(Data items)
= = = = =
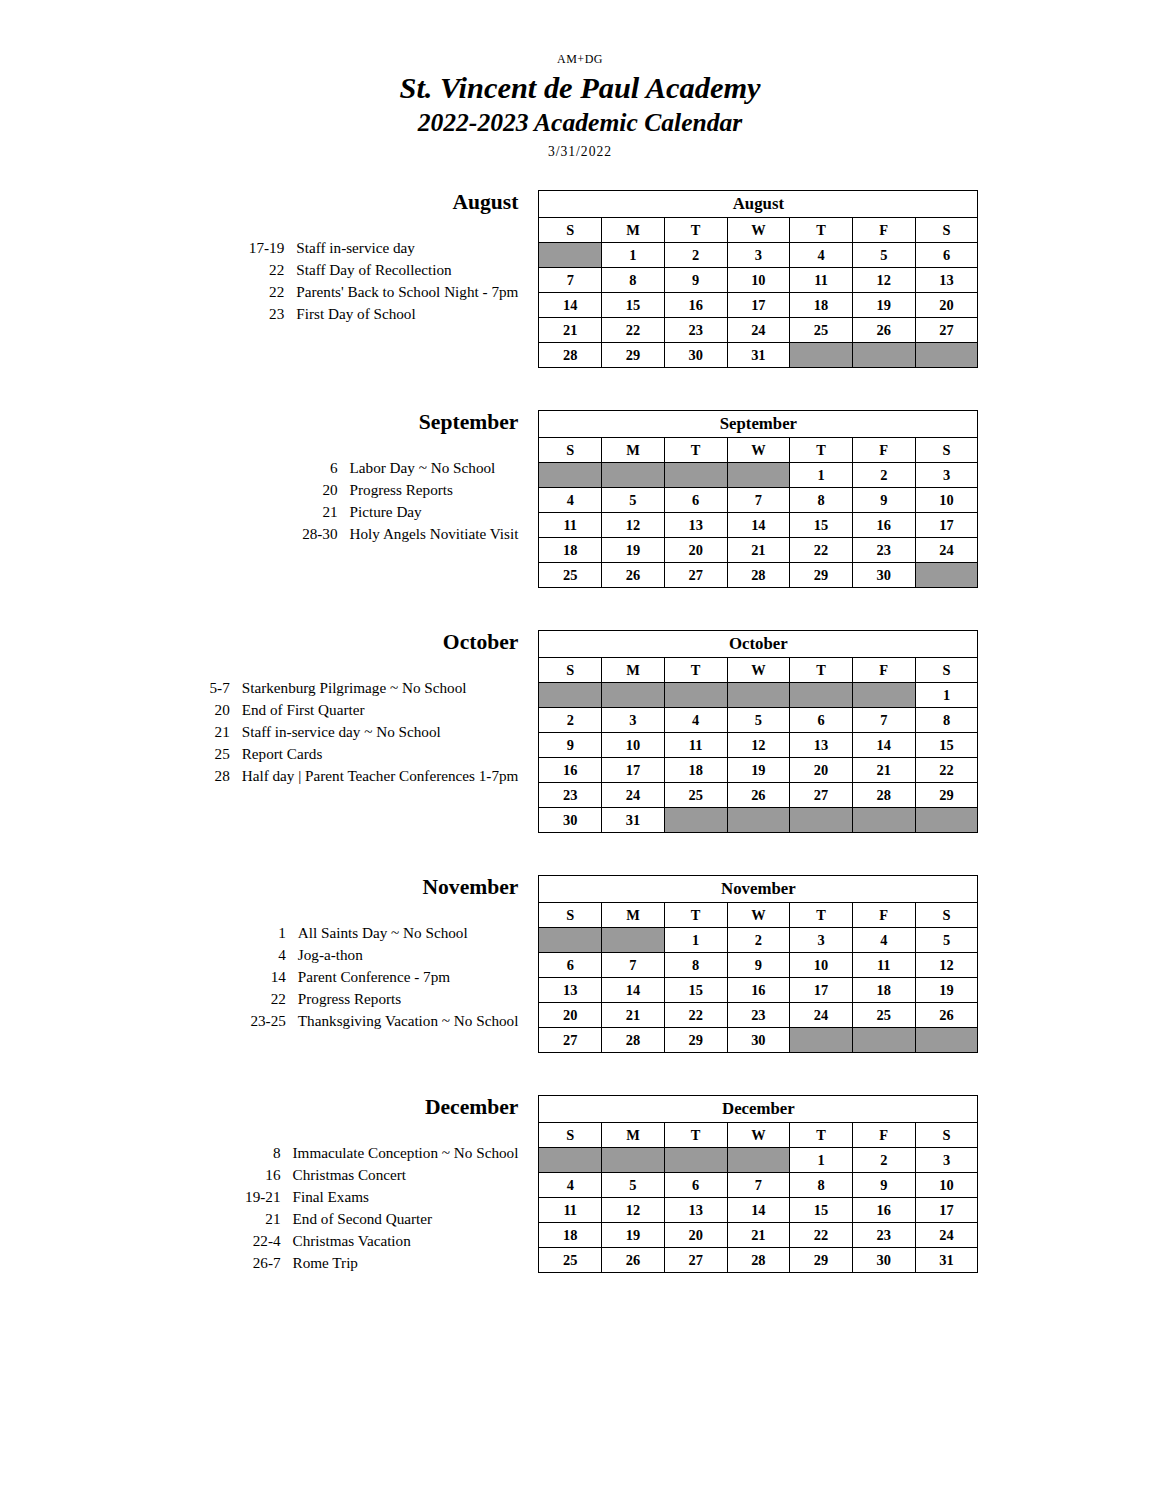AM+DG
St. Vincent de Paul Academy
2022-2023 Academic Calendar
3/31/2022
August
| 17-19 | Staff in-service day |
| 22 | Staff Day of Recollection |
| 22 | Parents' Back to School Night - 7pm |
| 23 | First Day of School |
August
| S | M | T | W | T | F | S |
| --- | --- | --- | --- | --- | --- | --- |
| | 1 | 2 | 3 | 4 | 5 | 6 |
| 7 | 8 | 9 | 10 | 11 | 12 | 13 |
| 14 | 15 | 16 | 17 | 18 | 19 | 20 |
| 21 | 22 | 23 | 24 | 25 | 26 | 27 |
| 28 | 29 | 30 | 31 | | | |
September
| 6 | Labor Day ~ No School |
| 20 | Progress Reports |
| 21 | Picture Day |
| 28-30 | Holy Angels Novitiate Visit |
September
| S | M | T | W | T | F | S |
| --- | --- | --- | --- | --- | --- | --- |
| | | | | 1 | 2 | 3 |
| 4 | 5 | 6 | 7 | 8 | 9 | 10 |
| 11 | 12 | 13 | 14 | 15 | 16 | 17 |
| 18 | 19 | 20 | 21 | 22 | 23 | 24 |
| 25 | 26 | 27 | 28 | 29 | 30 | |
October
| 5-7 | Starkenburg Pilgrimage ~ No School |
| 20 | End of First Quarter |
| 21 | Staff in-service day ~ No School |
| 25 | Report Cards |
| 28 | Half day / Parent Teacher Conferences 1-7pm |
October
| S | M | T | W | T | F | S |
| --- | --- | --- | --- | --- | --- | --- |
| | | | | | | 1 |
| 2 | 3 | 4 | 5 | 6 | 7 | 8 |
| 9 | 10 | 11 | 12 | 13 | 14 | 15 |
| 16 | 17 | 18 | 19 | 20 | 21 | 22 |
| 23 | 24 | 25 | 26 | 27 | 28 | 29 |
| 30 | 31 | | | | | |
November
| 1 | All Saints Day ~ No School |
| 4 | Jog-a-thon |
| 14 | Parent Conference - 7pm |
| 22 | Progress Reports |
| 23-25 | Thanksgiving Vacation ~ No School |
November
| S | M | T | W | T | F | S |
| --- | --- | --- | --- | --- | --- | --- |
| | | 1 | 2 | 3 | 4 | 5 |
| 6 | 7 | 8 | 9 | 10 | 11 | 12 |
| 13 | 14 | 15 | 16 | 17 | 18 | 19 |
| 20 | 21 | 22 | 23 | 24 | 25 | 26 |
| 27 | 28 | 29 | 30 | | | |
December
| 8 | Immaculate Conception ~ No School |
| 16 | Christmas Concert |
| 19-21 | Final Exams |
| 21 | End of Second Quarter |
| 22-4 | Christmas Vacation |
| 26-7 | Rome Trip |
December
| S | M | T | W | T | F | S |
| --- | --- | --- | --- | --- | --- | --- |
| | | | | 1 | 2 | 3 |
| 4 | 5 | 6 | 7 | 8 | 9 | 10 |
| 11 | 12 | 13 | 14 | 15 | 16 | 17 |
| 18 | 19 | 20 | 21 | 22 | 23 | 24 |
| 25 | 26 | 27 | 28 | 29 | 30 | 31 |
= = = = =
- _Task brief_
Using the entries above, find all lines with "Staff". Copy them.

- _Output of the exercise_
| 17-19 | Staff in-service day |
| 22 | Staff Day of Recollection |
| 21 | Staff in-service day ~ No School |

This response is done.